The ironic thing is, there is some comfort to all of this. All the fighting and bickering and complaining, and small moments of joy intersperced here and there reminds my so much of home that I am not really bothered by it. I have come to accept that fighting and disagreements are just part of the process and I am at home with it, because that is how I grew up. Unless something truely bothers me, there is really no emotion one way or another and there is no telling when something might irk me, I can't even tell sometimes. That lack of emotion becomes too much for her at the time to handle. I have become numb to the bickering and arguing that it rarely phases me outside of the immediate and then goes away as fast as it showed up provided it showed up at all. Most girls find that hard to grasp, like I just don't care or could not be bothered; it is too difficult to try and explain it to them in a way that leaves them feeling less than insulted at best and like dirt usually. I guess they can't take it, or they want more I don't know, but like I said, its all or nothing with me. If I cannot be myself then it is not ME you are dating. And it will never work out.
So the point to all of this is, I am quite comfortable with turmoil and upheaval. I spent my entire life with it so I am accustomed to things not working out or going sour, numb like I said.
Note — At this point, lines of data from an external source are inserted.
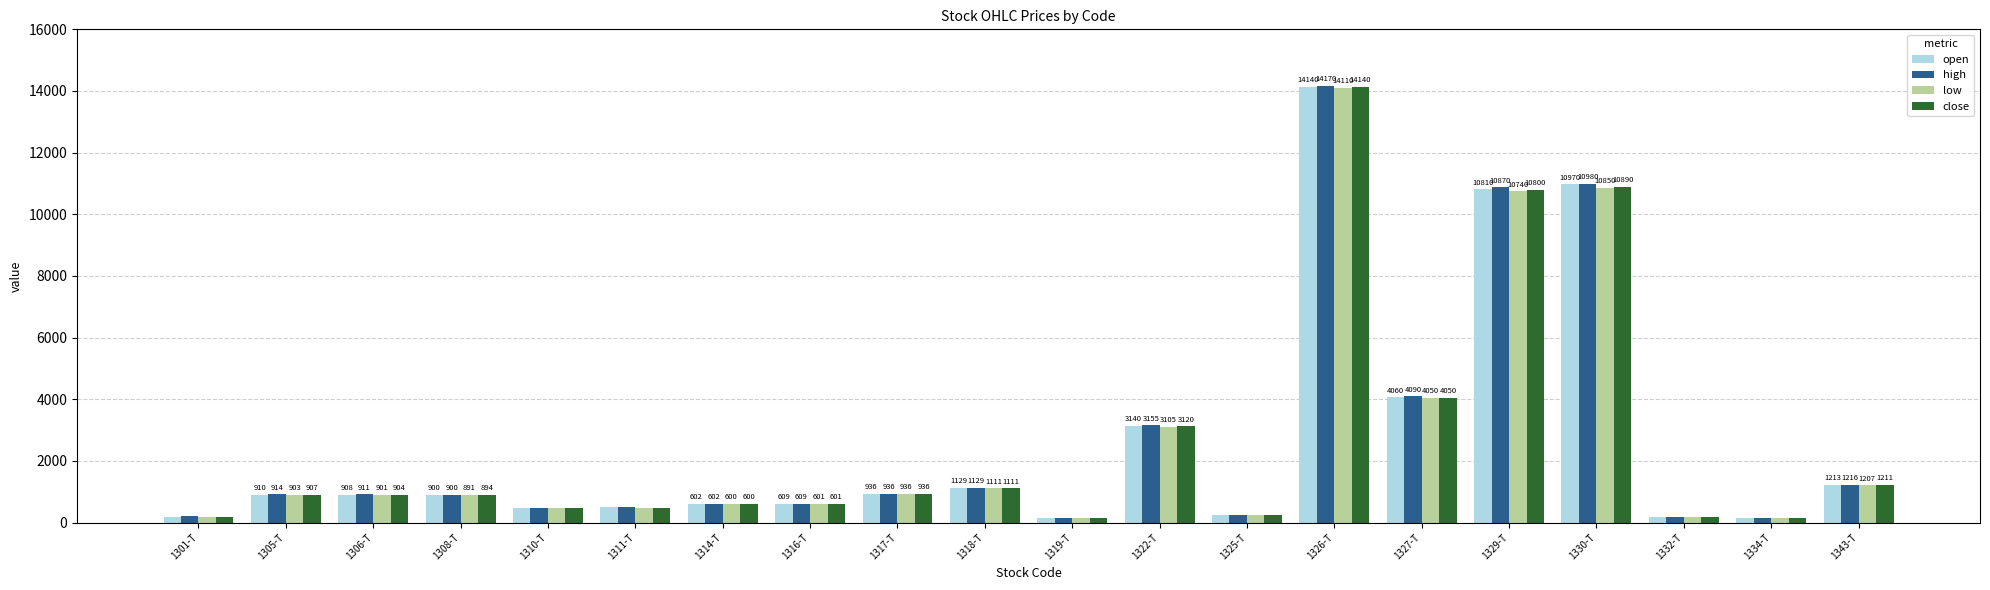

Rank the series by their average value, from lowest to highest.

low, close, open, high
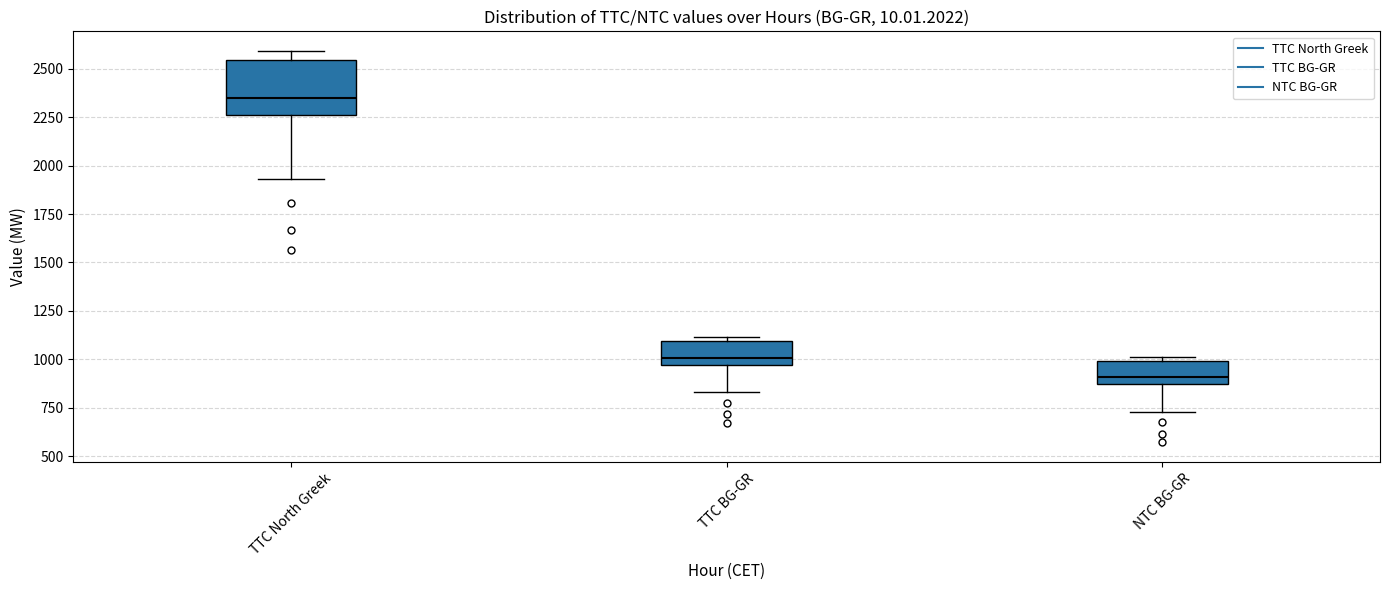

Reading left to right, transcribe this box plot: for each box, give where its median line is, the range the box spans, and where its two whiskers end, as read against the y-axis. The values are not printed on the chart, so give them approximately, as read against the axis.

TTC North Greek: median 2350, box 2250 to 2550, whiskers 1950 to 2600
TTC BG-GR: median 1000, box 950 to 1100, whiskers 850 to 1100 (just above the box's upper edge)
NTC BG-GR: median 900, box 850 to 1000, whiskers 750 to 1000 (just above the box's upper edge)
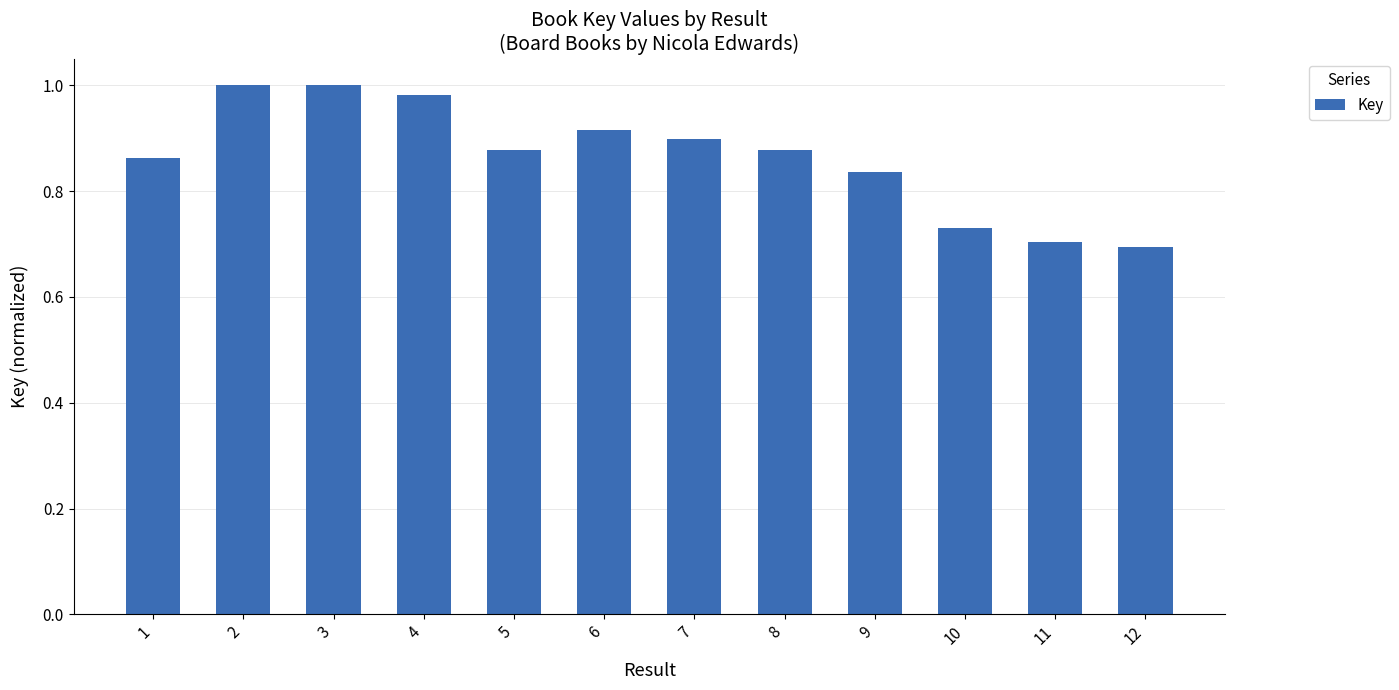

Between 3 and 9, which is larger?

3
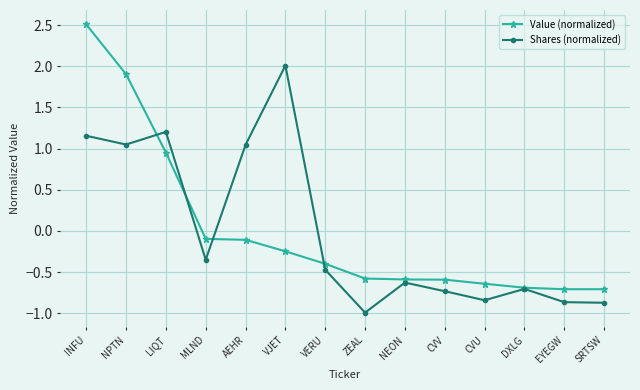

At which label is Shares (normalized) closest to 0?

MLND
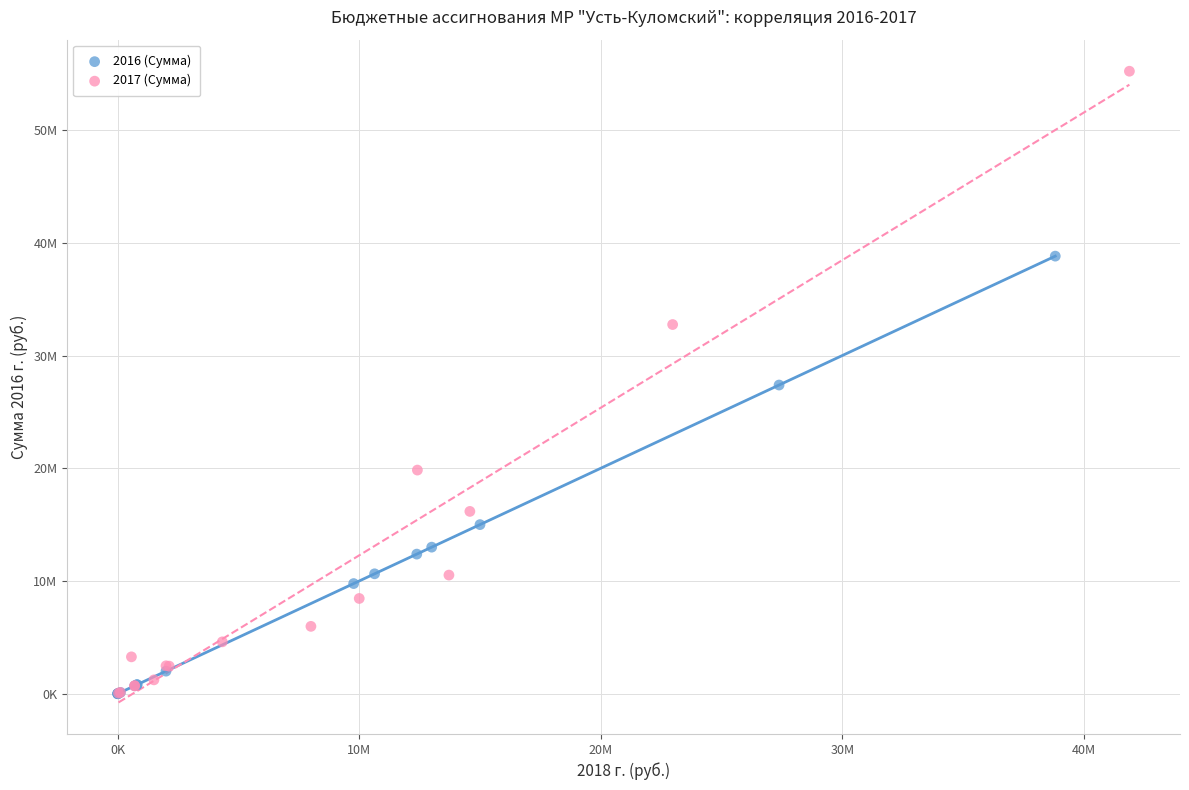

What are all the series names shown in the legend?

2016 (Сумма), 2017 (Сумма)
I am learning to listen more than anything else as nothing is trivial and not every problem needs a solution. However comfortable with the situation I am, SHE may not be. I am not saying I like to argue and more often than not I try to difuse it like my father does, with logic, but like my mother and myself as well, it does not sit too well with an emotional female. Especially when all the feelings we have toward eachother are thrown in the middle. And there are a lot, and they develop rather rapidly. It's like that with me. You know this.
But who knows, it could just be that I attract girls with problems and I am just a patchwork of spare parts at best, so once that becomes common knowledge, it all comes crashing down. And like the rest of my life, I am reduced to picking thru rubble, trying to find something that works.
I know exactly how those in Fla feel right now, sifting thru the remains, hopeless, lifeless, your entire life was that home, there was som much history there. The notches in the door frame as little Jimmy grew up. The A+ paper magnetted to the refrigerator Sally wrote on her father being a fireman and bringing his helmet in for show and tell. The old rocking chair that your grandfather built, handed down every generation. Now it's all gone. And just when you think all is lost, you find that photo, in a mangled and busted frame, of the family down at the shore that one summer and it all comes back to you. You are standing on just a bunch of wood and stone, nothing more. You are at peace and you know nothing but joy. The sun shines a bit brighter that day and you need only look within yourself to know you are at home, where you belong.
That is my eternal struggle, sifting thru remains of a battered existance for some semblance of life and love. Found little things along the way and those I do cherrish. But alas, to the woman of my life, your photo, your picture escapes me. And for that, I will never find a place to call home.
Sass, I hope this helps answer your question.